A recent article from the Huffington Post describes one family’s unfortunate journey to homelessness caused by natural disasters: “This family had started out in New Orleans, lost its home in Katrina, moved to Nashville and lost that home in the floods. At that point the parents figured they might as well leave the next choice of destination to their 7-year-old daughter. And so they’d arrived on the steps of Disney, where they [are] now renting one of the two beds in their room to a Vietnam vet for a few extra dollars.”
This article focuses on the growing issue of homeless families living in hotels around the Disney World Resorts in Central Florida. “According to the U.S. Department of Education, at least 2,000 children live in the hotels of Central Florida…”
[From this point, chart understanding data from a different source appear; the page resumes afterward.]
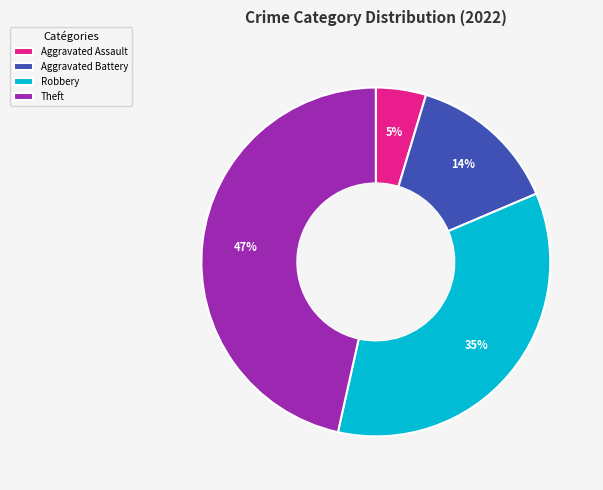

Is there any slice that represents more than half of the pie?

No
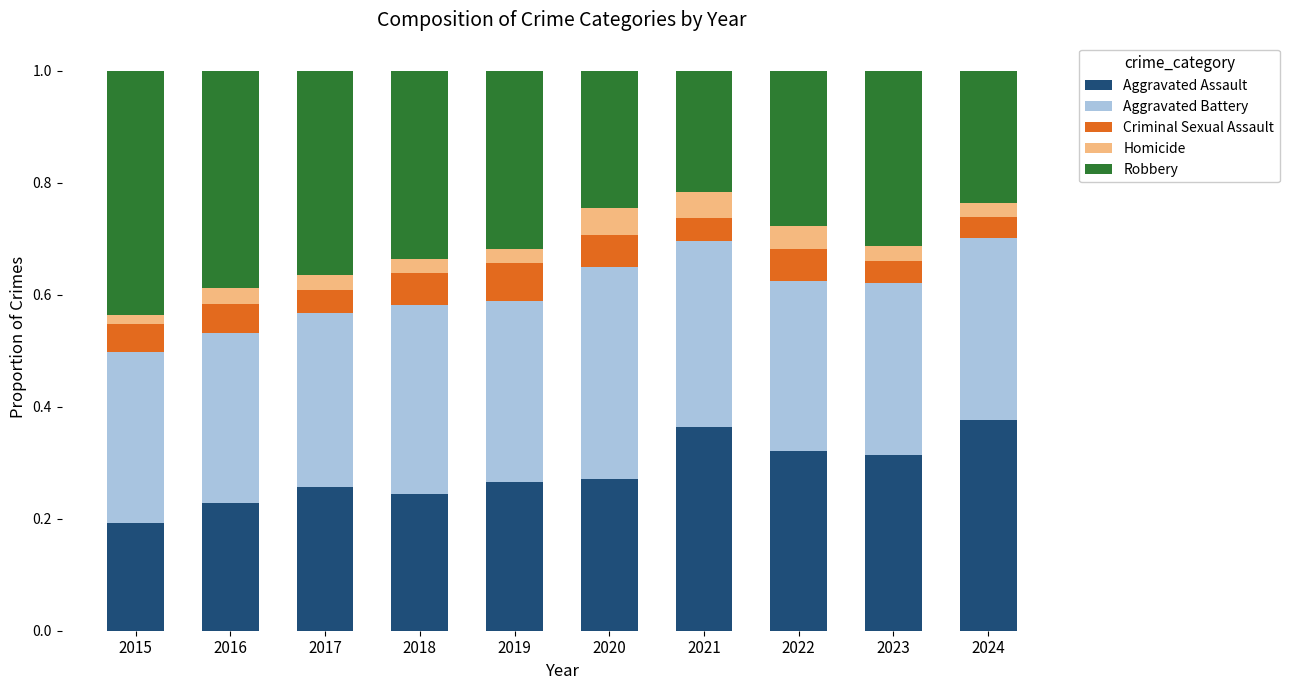

What is the sum of all Aggravated Assault values?

2.8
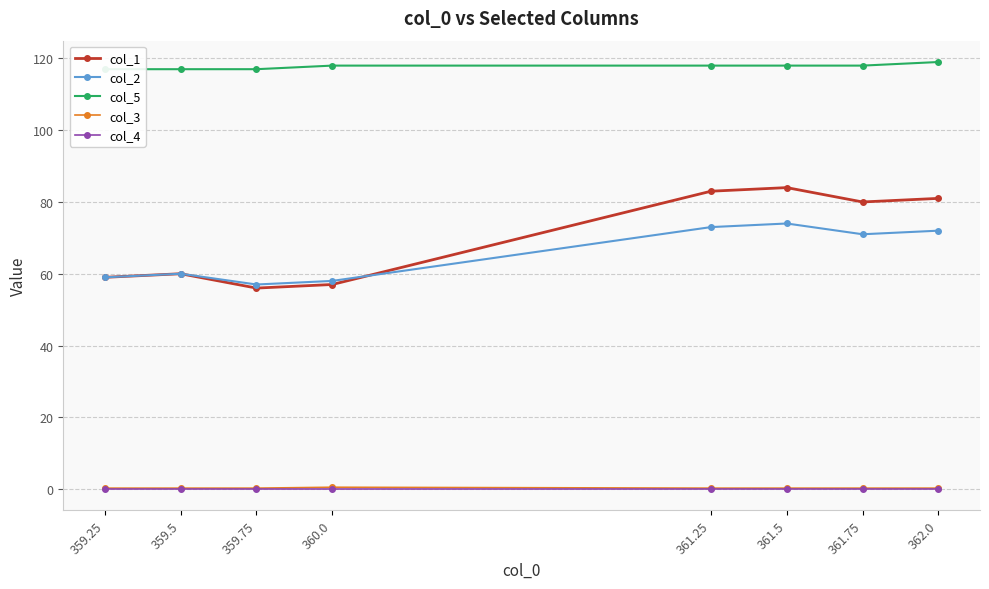

Count the number of data series in this chart.

5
Central Florida attracts families in times of economic hardship because to some it is “the land of perfect weather and plentiful paychecks”. But shortly after arriving, these families find themselves in a very different world than what they expected.
Without finding a secure job, “[these] families run up a big bill and move to another hotel down the road. They called it “hotelin’.”
The Huffington Post article states, “For homeless families the lack of stability is arguably the biggest obstacle on the path to a better life.” The lack of stability is also a long-lasting and devastating effect on the children in these families. The article sites several supporting studies that highlight the effects on the development of a child and the risk factors of an unstable environment. A study conducted by the University of Chicago found that homeless children may move 3-4 times per year, and each move sets the child back about 6 months in their schooling.
Another study published by the American Academy of Pediatrics found that “children who live in poverty often have higher-than-normal levels of stress hormones, which can actually warp the architecture of the brain in ways that make these children more vulnerable to anxiety and depression and more prone to poor decision-making, and thus more likely to remain poor and to raise kids who will themselves remain poor.” This instability creates more instability argues the article “Bringing up a child in the chaotic conditions of poverty must be something like building a skyscraper on quicksand. Instability begets instability begets instability.”